The promise is to attack two pain points at once: the cost and scarcity of individual plans for many people, and the long lines for those who depend exclusively on the public system. At the same time, the model comes with restrictions and shortcomings that, in practice, may reduce who can access it and what can be used.
What is CrowdCare and how does “medical fundraising” work?
CrowdCare is an American healthcare startup that operates using a crowdfunding system. The logic is simple: participants contribute fixed monthly amounts, and depending on the fund’s total, the platform provides coverage for medical expenses.
The minimum reported contribution for Brazil is R $ 250 per monthThe company presents the platform as an alternative to health insurance plans and the SUS (Brazilian public healthcare system), with a focus on private care.
“It is not health plan”: how the company defines the service”
According to the Brazilian operation, CrowdCare does not position itself as a health insurance plan.The company states that members are treated as private patients and that the platform seeks to reduce barriers associated with health insurance plans.
This positioning is central to understanding the product: the user is not buying a traditional health plan, but joining a collective fund with its own rules of use, eligibility, and waiting period.
Why is the startup targeting Brazil now?
The arrival comes at a time when complaints about health plans are growing, and also in a context of bottlenecks in public healthcare.
The company states that, even with a universal system, there are obstacles such as long lines, regional inequality of access, lack of professionals and limitations for those who depend solely on the SUS (Brazilian public healthcare system).
From the private market perspective, the company highlights a recurring problem: Individual plans can be expensive, especially for informal workers., and they would be becoming scarcer.
The model is directly dependent on scale. The logic presented is that The more people participate and the more money goes into the fund, the higher the spending cap can be. for private medical services.
In practice, the appeal lies in trying to make private healthcare viable with a more predictable monthly fee, especially for those who cannot or do not want to pay for traditional health insurance plans.
Restrictions that could hinder “broad access”
Despite the promise of breaking down barriers, the source text describes points that tend to limit entry and use:
Maximum age for membership: The company does not accept new members over 18 years of age. 64 years, precisely a group that usually requires more medical attention.
Higher monthly fees for older age groups: for people of 54 the 64 years, the reported minimum rises to $ 450 monthly.
High cost requires higher payment: More expensive procedures may require larger contributions, according to the product rules.
Not everything is eligible: There are procedures that are not included, as stipulated in the contract.
Deficiency and pre-existing conditions: the most significant factor in daily life.
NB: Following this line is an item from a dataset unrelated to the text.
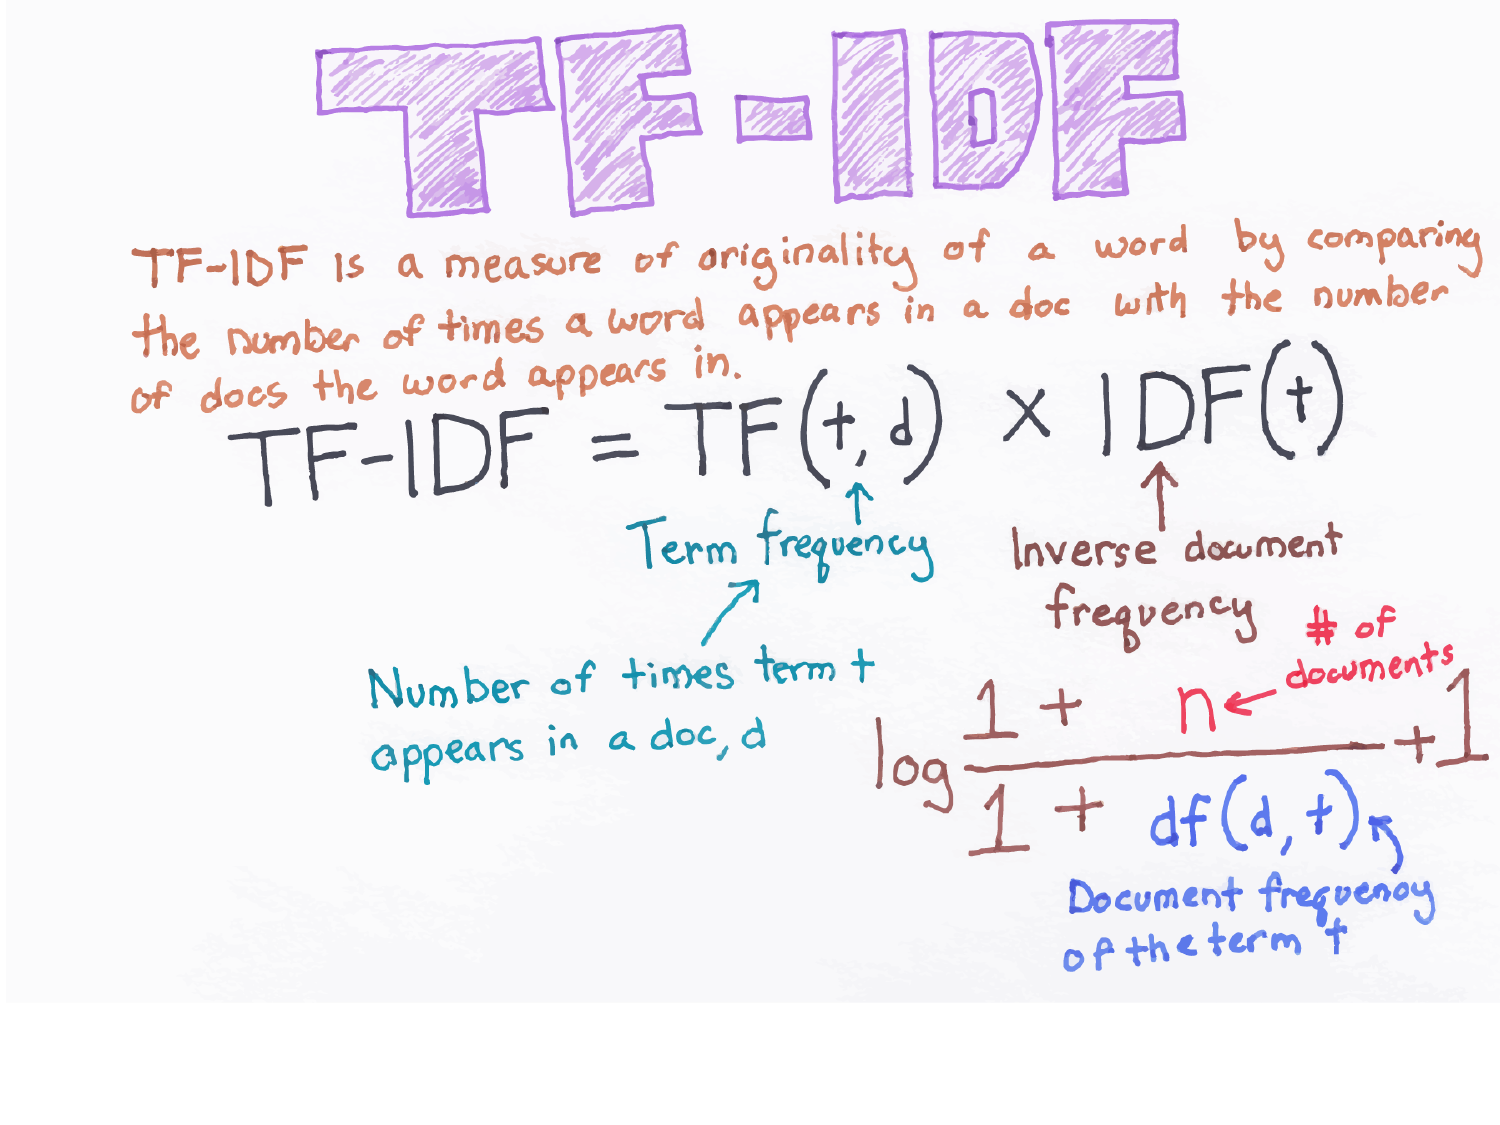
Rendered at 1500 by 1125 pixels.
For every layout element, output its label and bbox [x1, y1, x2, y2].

picture [5, 0, 1500, 1003]
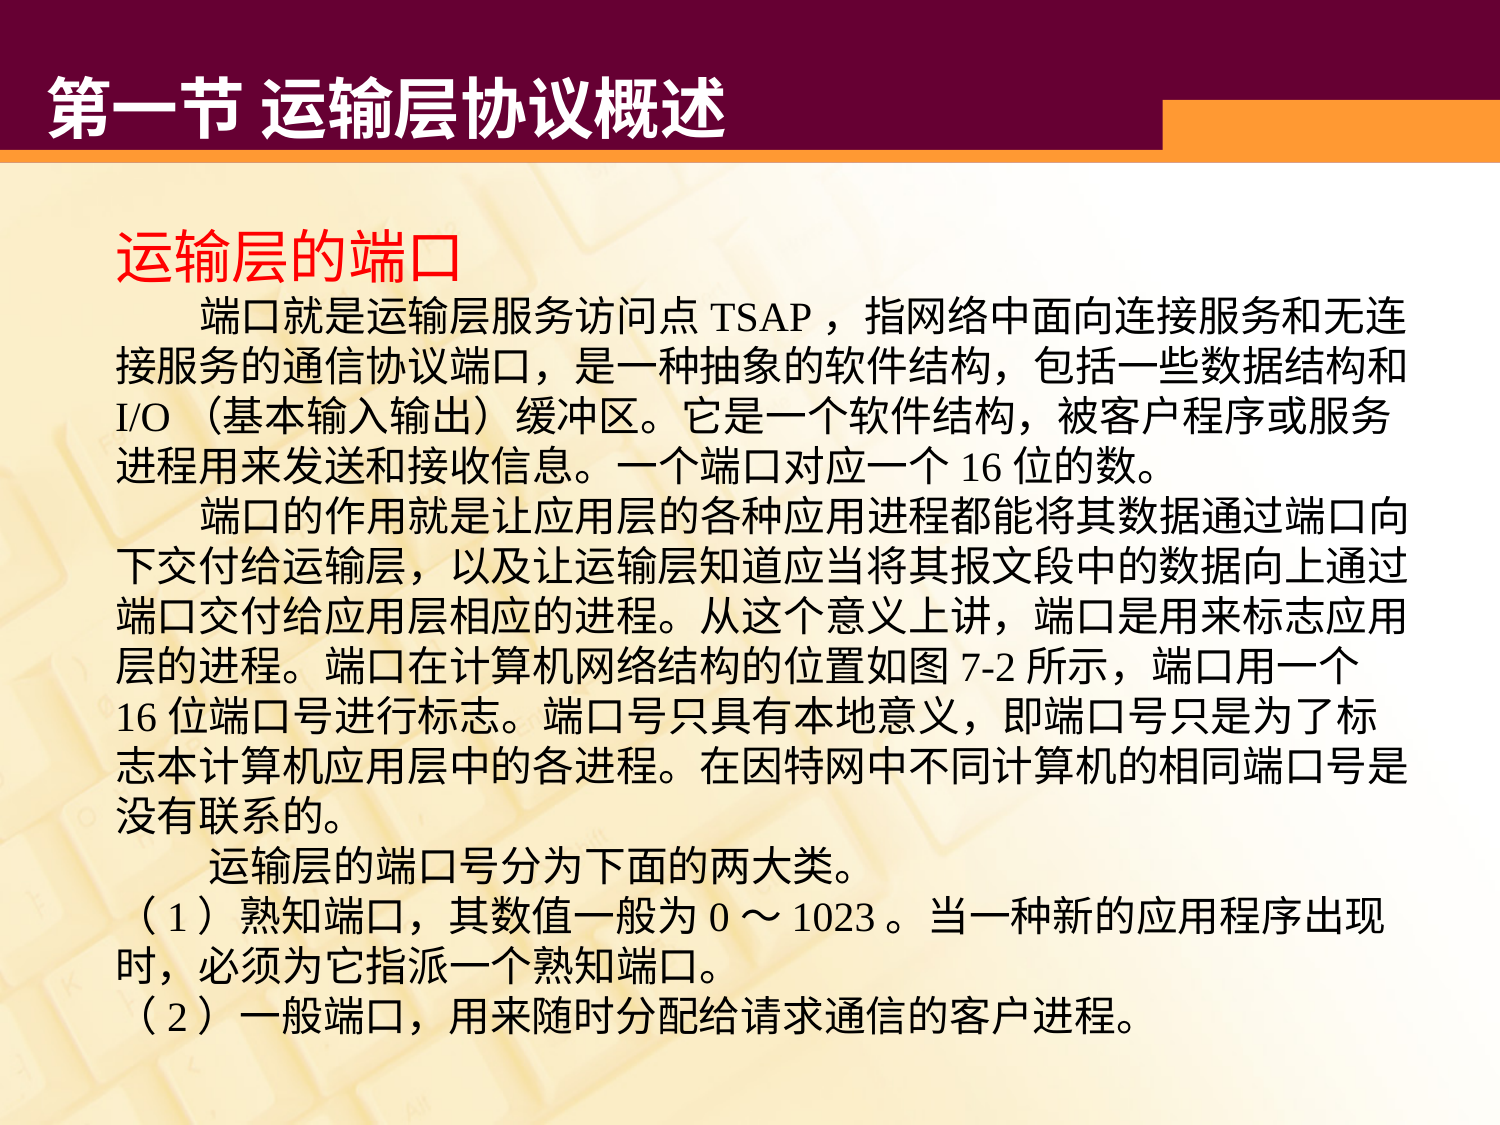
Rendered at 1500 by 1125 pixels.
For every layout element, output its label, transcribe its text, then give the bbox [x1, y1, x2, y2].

Another critical aspect is that the platform provides shortage in some cases, such as for the treatment of diseases diagnosed before the association and for costs related to prenatal care and childbirth, in a logic similar to what occurs in many plans.
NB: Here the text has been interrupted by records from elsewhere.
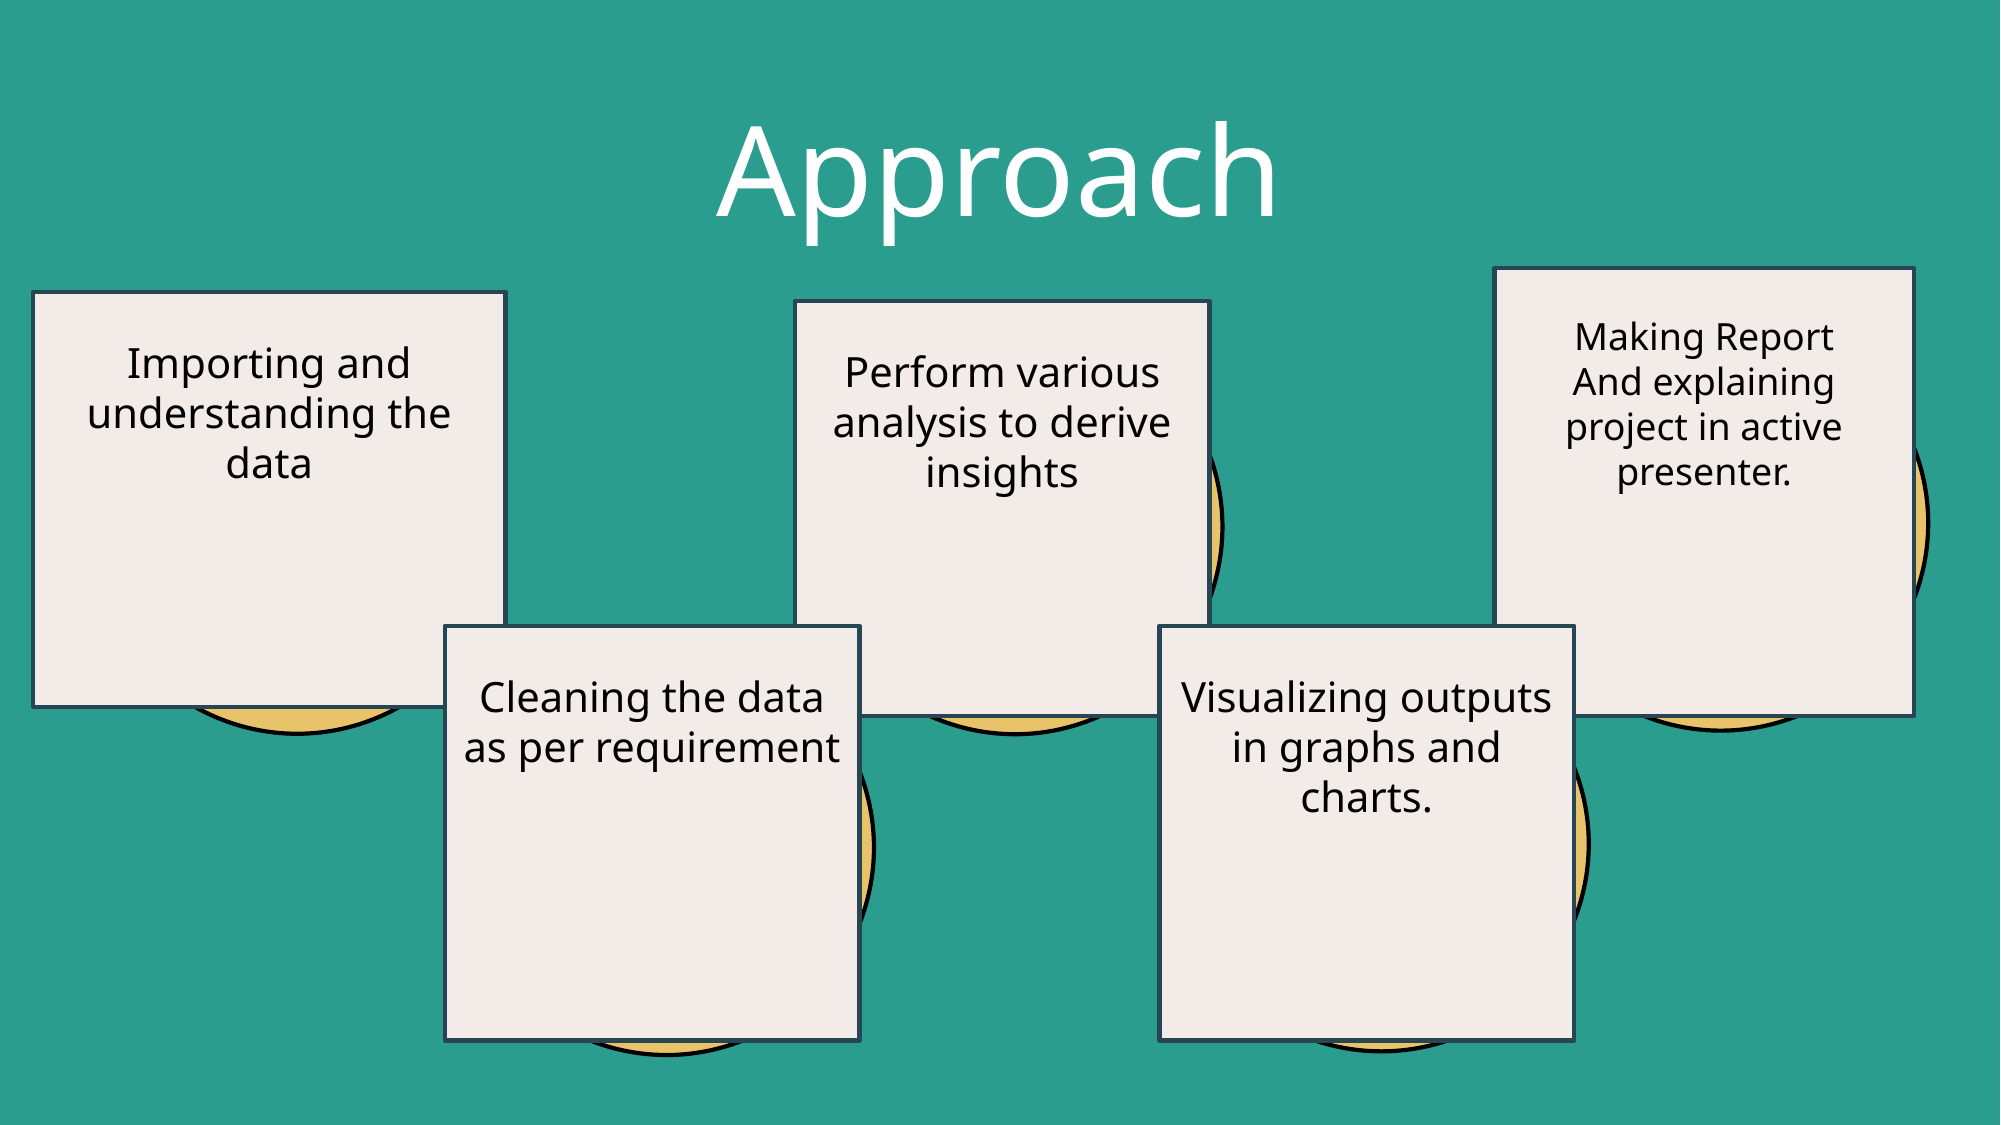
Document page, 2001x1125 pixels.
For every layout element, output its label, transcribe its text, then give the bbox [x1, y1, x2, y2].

list Perform various analysis to derive insights [793, 299, 1212, 718]
title Approach [187, 83, 1813, 251]
list Importing and understanding the data [31, 290, 508, 709]
list Visualizing outputs in graphs and charts. [1157, 624, 1576, 1043]
list Cleaning the data as per requirement [443, 624, 862, 1043]
list Making Report And explaining project in active presenter. [1492, 266, 1916, 718]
In practice, this defines the type of user who can benefit most quickly: those who come in healthy and with a plan, versus those who already need immediate care.
What does this new feature really change for those without a plan?
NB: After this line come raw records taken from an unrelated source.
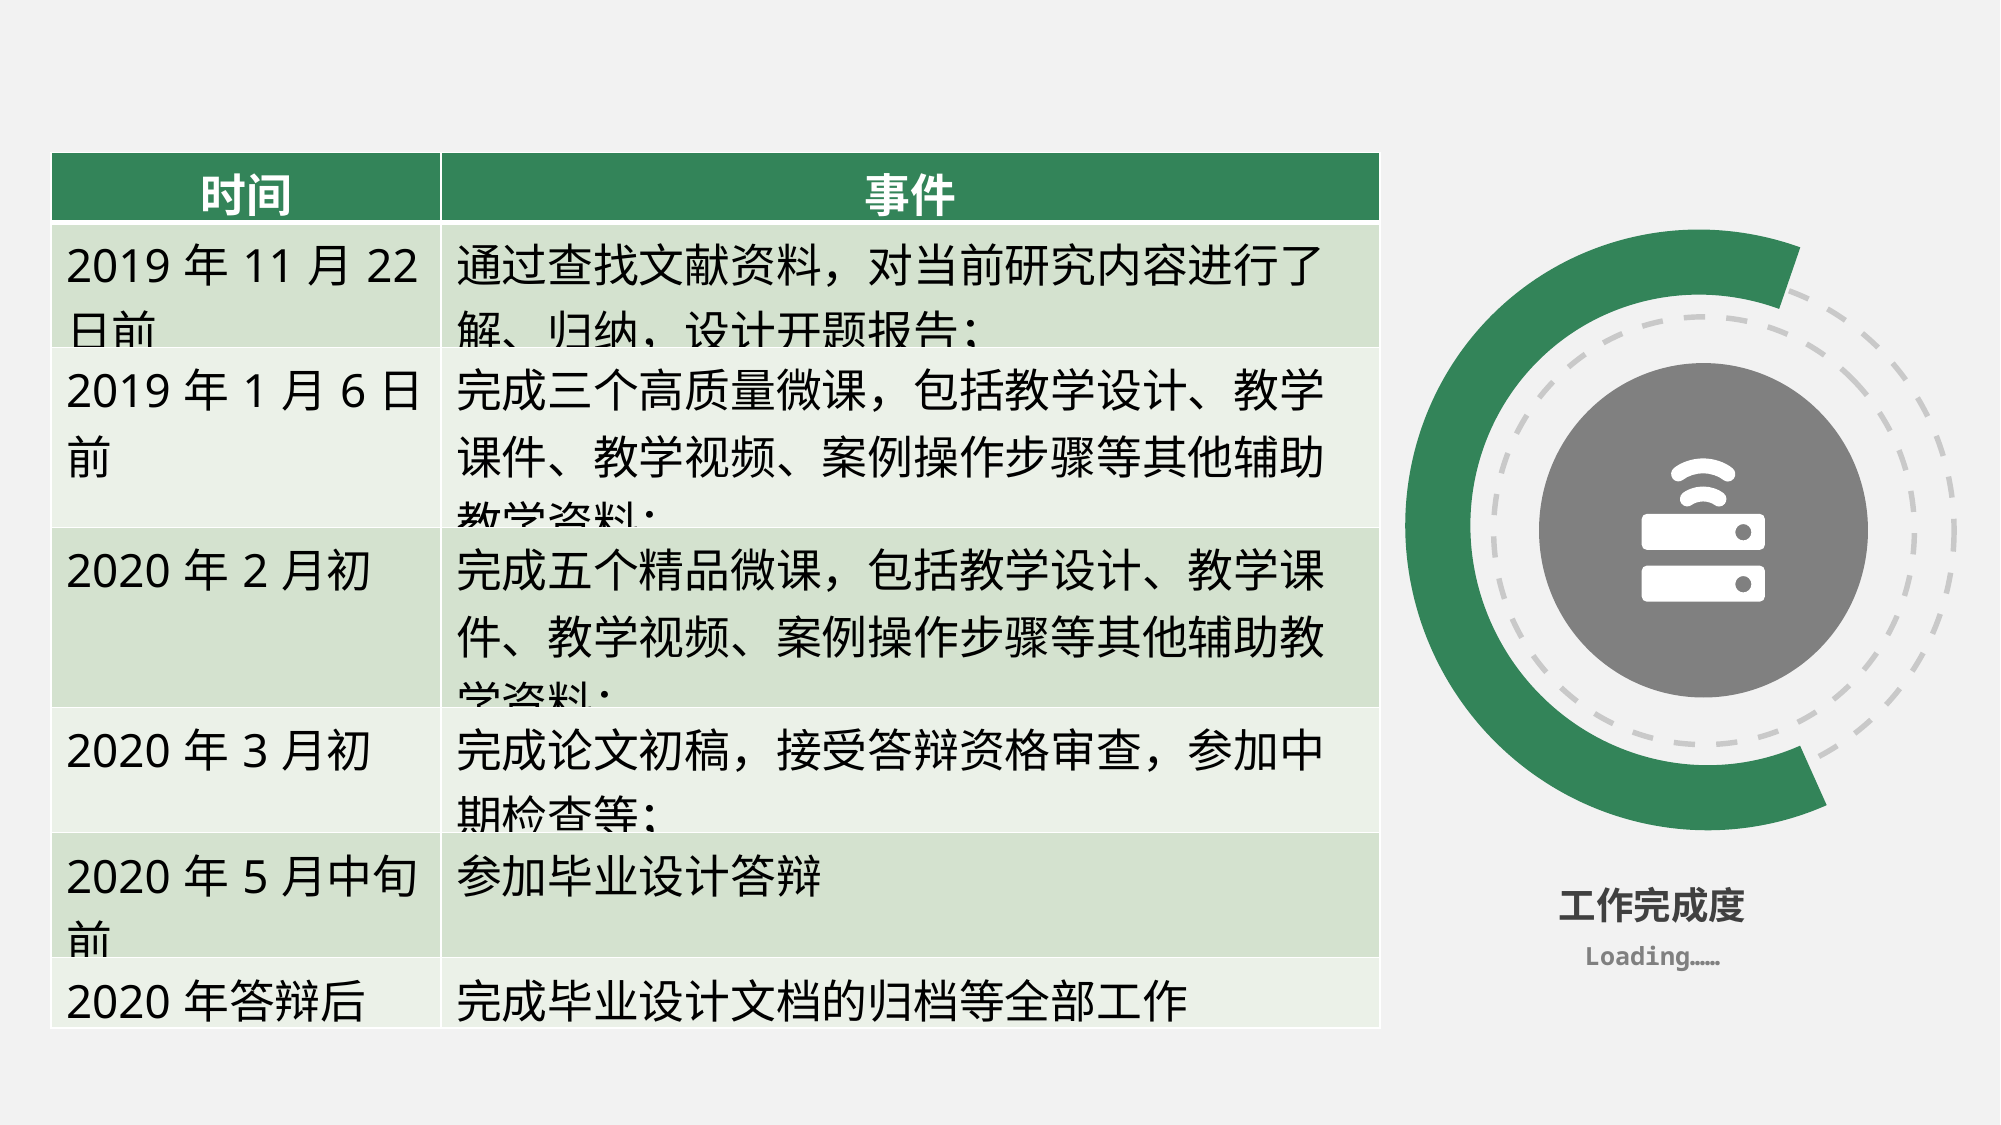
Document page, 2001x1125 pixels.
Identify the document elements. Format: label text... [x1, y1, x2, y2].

table_cell 完成毕业设计文档的归档等全部工作 [442, 958, 1379, 1027]
table_header 时间 [52, 153, 440, 220]
table_cell 完成三个高质量微课，包括教学设计、教学课件、教学视频、案例操作步骤等其他辅助教学资料； [442, 348, 1379, 527]
table_cell 通过查找文献资料，对当前研究内容进行了解、归纳，设计开题报告； [442, 225, 1379, 347]
table_cell 2019年1月6日前 [52, 348, 440, 527]
table_cell 参加毕业设计答辩 [442, 833, 1379, 957]
table_cell 完成论文初稿，接受答辩资格审查，参加中期检查等； [442, 708, 1379, 832]
table_header 事件 [442, 153, 1379, 220]
table_cell 2020年2月初 [52, 528, 440, 707]
text_box [1471, 289, 1955, 765]
table_cell 2020年3月初 [52, 708, 440, 832]
table_cell 2020年5月中旬前 [52, 833, 440, 957]
text_box 工作完成度 [1430, 874, 1875, 933]
table_cell 2019年11月22日前 [52, 225, 440, 347]
table_cell 2020年答辩后 [52, 958, 440, 1027]
text_box Loading…… [1430, 933, 1875, 979]
text_box [1405, 229, 1827, 831]
table_cell 完成五个精品微课，包括教学设计、教学课件、教学视频、案例操作步骤等其他辅助教学资料； [442, 528, 1379, 707]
The potential impact depends on how the platform will operate in real-world use: membership volume, eligibility rules, speed of reimbursement or release, dedicated support network, and contractual clarity.
The promise is grand and the positioning is aggressive, but the model itself carries a contradiction: To function well, it needs a lot of people contributing, but this restricts a portion of the audience with the highest demand..
Would you pay to join this type of collective fund, or would you prefer the predictability of a traditional plan even if it means paying more?